We performed a predictive functional profiling of bacterial communities using the PICRUSt software (Langille et al., 2013), that predicts the functional gene content based on KEGG database annotation for reference genomes (Kanehisa et al., 2014). We applied the latest version PICRUSt2 (Douglas et al., 2019), following its GitHub Wiki Manual (https://github.com/picrust/picrust2/wiki). These metagenomic predictions are neutral to whether the input sequences are within a taxonomic reference or not, as PICRUSt2 allows the use of ASV sequences as input data instead of ASV taxonomic assignments. ASVs with nearest sequenced taxon index (NSTI) >2 were excluded. Functional predictions were shown as Enzyme Classification numbers (EC numbers) (Kanehisa et al., 2017).

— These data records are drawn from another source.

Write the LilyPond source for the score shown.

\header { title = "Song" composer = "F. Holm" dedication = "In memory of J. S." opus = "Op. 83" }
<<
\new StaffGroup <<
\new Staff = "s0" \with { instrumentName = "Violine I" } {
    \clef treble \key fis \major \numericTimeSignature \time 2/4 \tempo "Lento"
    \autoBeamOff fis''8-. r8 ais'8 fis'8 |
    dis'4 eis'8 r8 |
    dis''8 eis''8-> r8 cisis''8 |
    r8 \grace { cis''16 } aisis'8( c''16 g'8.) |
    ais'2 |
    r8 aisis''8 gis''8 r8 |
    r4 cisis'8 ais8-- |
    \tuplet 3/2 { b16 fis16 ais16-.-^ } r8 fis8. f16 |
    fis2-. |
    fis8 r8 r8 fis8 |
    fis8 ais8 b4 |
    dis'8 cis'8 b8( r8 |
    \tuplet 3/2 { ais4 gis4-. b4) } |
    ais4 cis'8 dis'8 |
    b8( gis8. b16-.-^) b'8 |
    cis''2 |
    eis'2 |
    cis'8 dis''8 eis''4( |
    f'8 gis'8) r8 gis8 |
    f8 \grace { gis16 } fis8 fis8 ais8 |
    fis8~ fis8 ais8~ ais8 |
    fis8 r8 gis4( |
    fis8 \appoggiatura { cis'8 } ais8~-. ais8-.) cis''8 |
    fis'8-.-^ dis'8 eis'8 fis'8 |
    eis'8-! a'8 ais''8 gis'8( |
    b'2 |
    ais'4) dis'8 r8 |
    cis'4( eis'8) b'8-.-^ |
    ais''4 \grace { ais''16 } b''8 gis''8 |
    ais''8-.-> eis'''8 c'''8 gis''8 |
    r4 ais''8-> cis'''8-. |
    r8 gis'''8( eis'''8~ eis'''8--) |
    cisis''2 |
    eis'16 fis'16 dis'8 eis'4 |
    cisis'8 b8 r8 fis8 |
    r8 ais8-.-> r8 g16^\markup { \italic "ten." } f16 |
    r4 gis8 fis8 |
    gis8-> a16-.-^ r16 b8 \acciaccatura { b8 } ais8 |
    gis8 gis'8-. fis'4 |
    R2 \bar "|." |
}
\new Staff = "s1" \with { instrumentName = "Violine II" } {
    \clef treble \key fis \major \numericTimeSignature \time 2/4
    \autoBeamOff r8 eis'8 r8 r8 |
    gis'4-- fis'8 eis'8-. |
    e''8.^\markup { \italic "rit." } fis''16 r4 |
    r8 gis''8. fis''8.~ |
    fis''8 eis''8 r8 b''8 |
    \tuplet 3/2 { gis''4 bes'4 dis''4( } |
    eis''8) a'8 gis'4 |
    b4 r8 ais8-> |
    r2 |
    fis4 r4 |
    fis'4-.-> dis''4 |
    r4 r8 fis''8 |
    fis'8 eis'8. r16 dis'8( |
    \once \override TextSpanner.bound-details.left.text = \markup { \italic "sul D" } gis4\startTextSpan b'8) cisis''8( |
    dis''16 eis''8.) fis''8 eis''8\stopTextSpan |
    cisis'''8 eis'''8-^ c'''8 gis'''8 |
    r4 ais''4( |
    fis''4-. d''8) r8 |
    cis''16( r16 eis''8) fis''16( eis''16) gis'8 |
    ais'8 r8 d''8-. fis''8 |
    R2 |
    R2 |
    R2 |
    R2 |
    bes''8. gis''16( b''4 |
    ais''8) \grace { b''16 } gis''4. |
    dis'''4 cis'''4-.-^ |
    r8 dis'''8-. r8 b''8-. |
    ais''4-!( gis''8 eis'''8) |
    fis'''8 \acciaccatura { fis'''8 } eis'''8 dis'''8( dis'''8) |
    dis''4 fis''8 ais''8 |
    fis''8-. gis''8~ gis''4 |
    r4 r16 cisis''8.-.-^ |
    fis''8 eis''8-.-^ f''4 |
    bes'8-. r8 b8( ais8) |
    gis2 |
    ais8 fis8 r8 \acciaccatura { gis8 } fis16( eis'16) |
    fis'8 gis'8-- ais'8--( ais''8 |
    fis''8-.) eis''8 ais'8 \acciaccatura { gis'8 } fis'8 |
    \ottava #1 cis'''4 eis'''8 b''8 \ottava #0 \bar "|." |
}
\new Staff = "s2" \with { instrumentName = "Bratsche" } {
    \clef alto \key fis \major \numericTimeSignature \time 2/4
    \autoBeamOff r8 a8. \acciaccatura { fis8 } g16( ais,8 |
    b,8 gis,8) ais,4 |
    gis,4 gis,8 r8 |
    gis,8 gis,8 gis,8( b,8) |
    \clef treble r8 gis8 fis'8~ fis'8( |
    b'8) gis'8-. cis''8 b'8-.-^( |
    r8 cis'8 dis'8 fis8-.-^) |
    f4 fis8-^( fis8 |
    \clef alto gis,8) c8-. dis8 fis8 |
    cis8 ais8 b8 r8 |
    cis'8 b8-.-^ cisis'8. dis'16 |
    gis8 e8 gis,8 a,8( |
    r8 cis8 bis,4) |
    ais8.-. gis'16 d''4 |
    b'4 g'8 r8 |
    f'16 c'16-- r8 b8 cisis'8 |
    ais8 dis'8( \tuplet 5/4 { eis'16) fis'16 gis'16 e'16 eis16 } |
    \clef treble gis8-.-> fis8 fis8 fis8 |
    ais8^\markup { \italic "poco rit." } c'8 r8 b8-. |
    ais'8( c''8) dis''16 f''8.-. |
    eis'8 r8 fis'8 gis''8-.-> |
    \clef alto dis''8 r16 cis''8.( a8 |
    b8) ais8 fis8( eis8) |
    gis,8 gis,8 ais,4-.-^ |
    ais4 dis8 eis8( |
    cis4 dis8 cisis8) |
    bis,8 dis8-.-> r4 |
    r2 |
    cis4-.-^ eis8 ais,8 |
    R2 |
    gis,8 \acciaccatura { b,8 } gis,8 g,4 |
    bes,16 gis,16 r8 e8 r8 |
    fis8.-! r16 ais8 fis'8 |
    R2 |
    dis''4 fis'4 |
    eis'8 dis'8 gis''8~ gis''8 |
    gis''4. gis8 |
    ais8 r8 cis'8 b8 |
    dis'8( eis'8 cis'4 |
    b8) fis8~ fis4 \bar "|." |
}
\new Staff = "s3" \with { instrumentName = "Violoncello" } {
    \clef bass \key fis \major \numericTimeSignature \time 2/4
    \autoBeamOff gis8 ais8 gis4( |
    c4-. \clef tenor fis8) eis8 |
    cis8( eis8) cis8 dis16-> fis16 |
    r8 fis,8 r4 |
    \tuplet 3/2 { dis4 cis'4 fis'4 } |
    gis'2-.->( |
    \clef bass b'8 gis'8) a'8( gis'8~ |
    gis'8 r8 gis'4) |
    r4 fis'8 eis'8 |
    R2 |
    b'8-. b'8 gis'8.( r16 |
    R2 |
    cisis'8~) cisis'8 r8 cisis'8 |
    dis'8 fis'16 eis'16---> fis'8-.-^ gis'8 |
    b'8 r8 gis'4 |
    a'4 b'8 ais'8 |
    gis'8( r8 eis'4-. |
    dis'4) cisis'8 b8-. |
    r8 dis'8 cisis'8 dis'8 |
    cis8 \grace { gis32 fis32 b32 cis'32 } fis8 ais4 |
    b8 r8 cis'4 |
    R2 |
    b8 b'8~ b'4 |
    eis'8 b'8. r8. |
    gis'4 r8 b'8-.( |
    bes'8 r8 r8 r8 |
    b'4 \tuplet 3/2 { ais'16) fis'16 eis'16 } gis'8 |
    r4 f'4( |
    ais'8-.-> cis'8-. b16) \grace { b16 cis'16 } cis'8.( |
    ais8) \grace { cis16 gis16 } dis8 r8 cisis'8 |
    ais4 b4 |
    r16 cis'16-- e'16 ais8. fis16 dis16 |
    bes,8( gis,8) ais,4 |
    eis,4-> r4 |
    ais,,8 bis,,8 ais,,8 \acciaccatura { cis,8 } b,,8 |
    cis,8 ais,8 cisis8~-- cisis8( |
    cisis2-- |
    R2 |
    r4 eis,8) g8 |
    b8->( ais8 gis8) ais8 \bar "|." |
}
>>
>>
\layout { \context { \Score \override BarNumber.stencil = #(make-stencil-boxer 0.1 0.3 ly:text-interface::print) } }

We performed a predictive functional guild analysis of soil fungi ASVs using FUNGuild version v1.0 (Nguyen et al., 2016), a program that parses ASVs into guilds based on taxonomic assignments. We only considered ASVs with either “probable” or “highly probable” confidence, as stated in FUNGuild, which bases guild assignments on a database curated by experts in fungal linages with >13.000 fungal taxa included (https://github.com/UMNFuN/FUNGuild/blob/master/README.md). We noted that many fungal ITS sequences were not assignable to any guild, probably as a consequence of no relative sequenced isolates included yet in the database.
Statistical analysis
⌅The effects of OM management on crop production, soil respiration, soil chemical properties, and abundance of bacteria and fungi (qPCR) were analyzed using linear mixed-effects models (LMM), with management practice as the fixed factor. For respiration, when we had multiple measurements per greenhouse, greenhouse ID was included as a random factor. In LMM of soil respiration, OM management, time and their interaction were included as fixed factors, and the PVC-collar was considered the repeated measurement unit. Soil temperature and soil water content were included as covariates in soil respiration analysis. As their effect was not significant, these covariates were not included in the final respiration analysis. When necessary, we selected a variance function structure to avoid heteroscedasticity. Logarithmic transformations of respiration and qPCR results were also needed to meet normality assumptions. The restricted maximum likelihood estimator (REML) was used to run the models. Post-hoc comparisons were performed using Fischer’s LSD test for each factor. The combined effects of biotic and abiotic factors on respiration were analyzed using a partial least squares regression (PLS) model, where soil chemical properties, and prokaryotic and fungal DNA abundance (qPCR results) were included as predictors and respiration was the dependent variable.
Unless otherwise specified, all analyses were done with R 3.5.2 version (R Core Team®, 2018) using the interface implemented in InfoStat® 2018 statistical software (Di Rienzo et al., 2019). Significance of differences between treatments were set at p<0.05. Results throughout the text, figures, and tables are mean ± 1 SE.
Finally, Calypso software (Zakrzewski et al., 2017) was used to calculate β-diversity indices on normalized 16S rRNA and ITS datasets, to produce multivariate diagrams and to perform statistical tests on the microbiome data, using the ASV matrix and the taxonomic assignments generated by QIIME2 as input data. We then performed analyses of β-diversity using a Kuskal-Wallis test at a 95% confident level and β-diversity using PERMANOVAs and calculated a linear discriminant analysis (LDA) effect size (LEfSe) algorithm (Segata et al., 2011) to identify specific features (ASVs, taxa and predicted functions) in soils with significant associations to OM managements (p<0.05).